The boy was in pain and his whimpers were growing louder and more pitiful by the minute. His father sitting next to him, trying to make time with the good looking blonde on his right was not helping my mood in the least. I had been sitting in airplane seats which are designed for maximum occupancy rather than passenger comfort too long today. I was still trying to relax during the tedious flight from Guadalajara to Mexico City then to Houston and culminating with this last leg to Colorado Springs. Relaxing was proving difficult to accomplish considering the business meetings that took place in Mexico were a bust and had been thoroughly disgusting. We were about a half hour from landing in Colorado Springs where I would pick up my truck hidden somewhere in the vast long term lot and drive the hour and a half from the airport to my home in a small mining town up in the Rockies called Cripple Creek.
We had just started our descent when I became aware of the young boy of approximately 8 – 10 years of age sitting in the row behind me. Within 10 minutes the boy was complaining of his face hurting and having a headache. The father was still ignoring him which was starting to get on my nerves because the boy seemed to genuinely be in distress and getting worse.
Since the father was too busy to pay any attention to his son, I decided to take a hand and help the boy.
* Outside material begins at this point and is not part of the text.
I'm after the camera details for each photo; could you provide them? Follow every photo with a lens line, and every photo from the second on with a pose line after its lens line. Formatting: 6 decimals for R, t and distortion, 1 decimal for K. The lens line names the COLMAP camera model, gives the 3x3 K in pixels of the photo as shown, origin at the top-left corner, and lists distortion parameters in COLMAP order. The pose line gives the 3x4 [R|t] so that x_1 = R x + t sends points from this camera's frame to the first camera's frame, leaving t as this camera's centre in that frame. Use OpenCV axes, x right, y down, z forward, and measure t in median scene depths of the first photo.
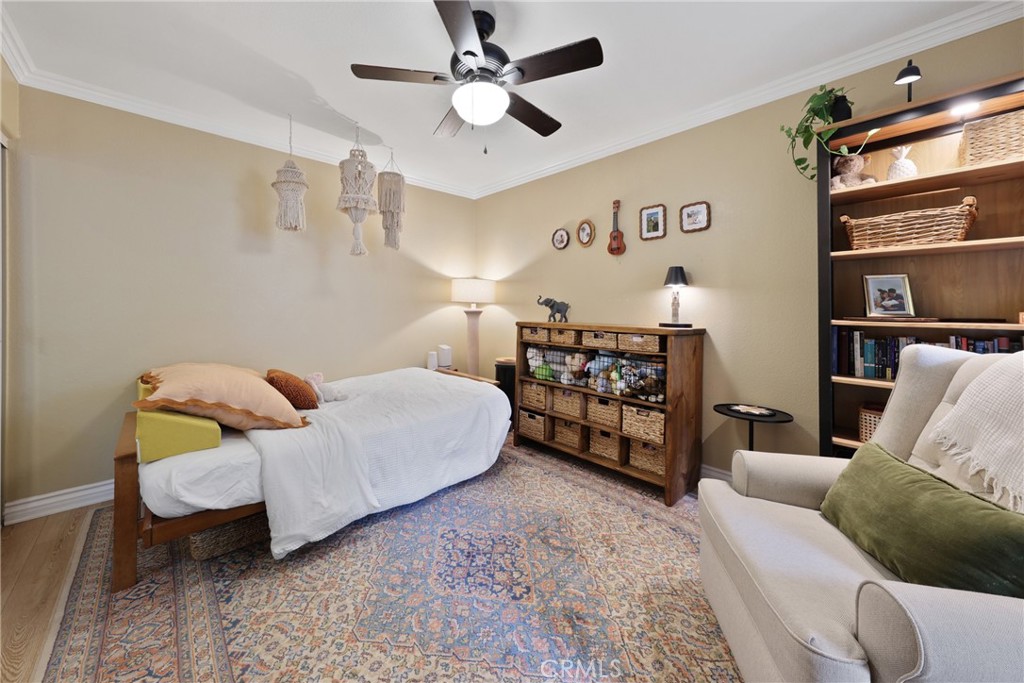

I looked over my shoulder to see the boy in tears and told him that I would take the pain away for him. He did not pay any attention to me but kept holding his head and crying. His father was still too busy to pay any attention to him. I felt like turning around in my seat and looking him in the face and letting him know what I thought of his parenting technique. Miraculously I stayed calm and decided not to do this.
I settled comfortably, or as comfortably as you can in an airplane seat, took a deep breath, blew it out slowly and cleared my mind of distractions. I looked into the boy’s mind and found that the problem that was causing his headache was not sinus pressure or anything as mundane as that. It was fear of crashing. This fear is understandable by anyone who has ever watched the news and seen the aftermath of a plane crash. This picture in the boy’s mind of falling to the ground coupled with the eerie feeling of falling that everyone who has flown has felt during landing, which was also being radiated from many of those seated around us, was causing the pains that the boy was experiencing.
I corrected the neural pathways causing the problems I found and did the necessary cleanup work to get rid of the memories and other things that were triggered by the plane descending to the runway. During this last bit of the treatment the crying subsided and stopped. The boy became calm and appeared quite surprised at his own calmness. When I was finished I again looked over my shoulder at the boy who looked back at me and I asked if he felt better now.
He replied with a quiet nod of the head.
I asked if all the pain was gone now.
Again he replied with a quiet nod.
I said, “Good,” and turned around in my seat to face forward again just before we touched down. I never heard another sound from the boy and his father was blissfully ignorant of all that had passed being completely engrossed in putting the make on the girl next to him.
I just let out a quiet sigh as my only validation of the experience and started preparing to disembark the plane. Home, quiet and a little solitude was waiting at the end of the hour and a half drive up the mountain. This solitude is something I look forward to now as it has been my whole life. The crowding of all the others around me, both corporeal and spiritual, takes its toll. Don’t get me wrong, I love what I do and wouldn’t quit even if I could. Nothing gives me the exhilaration I feel like being able to help someone, especially when it is someone who has nowhere else to turn like the boy in his moment of distress.
Time to go through the hassle of getting the bags and finding the truck out in the acres of parking lot. As I pull the truck through the bottleneck at the toll booth I look forward to the long quiet drive which usually gives me some time for reflection.
As my conscious mind relaxes into the familiar twists and turns of the mountain road I begin to think back. As I think back about the strange and wonderful things I have seen, heard and felt throughout my life I realize I had never mentioned these things to anyone. This was probably because my family never talked much. They were down to earth hard working people who I loved dearly but we rarely talked about anything except the day to day chores. Perhaps this is where I realized that being alone with my thoughts and perceptions was very pleasant and desirable. It wasn’t until many years later that I realized the pleasure I derived from using my skills to help others. However, now that I have spent so many years in this life, I marvel at what I could do then and now and think it a shame that I did not see the value in these things sooner. Ah well, se la vie.
There’s the driveway up ahead. Now I can unpack and get some lunch. Since the airlines no longer serve any food onboard, and the coffee & donut which served as breakfast in Mexico City being just a vague memory, I’m ready for a nice quiet sandwich and a beer out on the deck where I can observe the trees and animals from a seat that isn’t moving.
Opening the front door and stepping in with my bags I instantly become aware that someone had filled my house with cotton candy. None was in sight of course but the smell was overwhelming. This is one of the typical ways that spirit contacts usually start. They get my attention using smells or voices or moving inanimate objects or making me feel physical sensations, amongst others. Ah well, time to get to work so that sandwich will have to wait for a little while. That’s the trouble with spirits, they just don’t have any sense of propriety when it comes to my wants and needs and they have a real problem with making an appointment versus just barging in. At least this one didn’t try to get my attention in the car while I was on the road.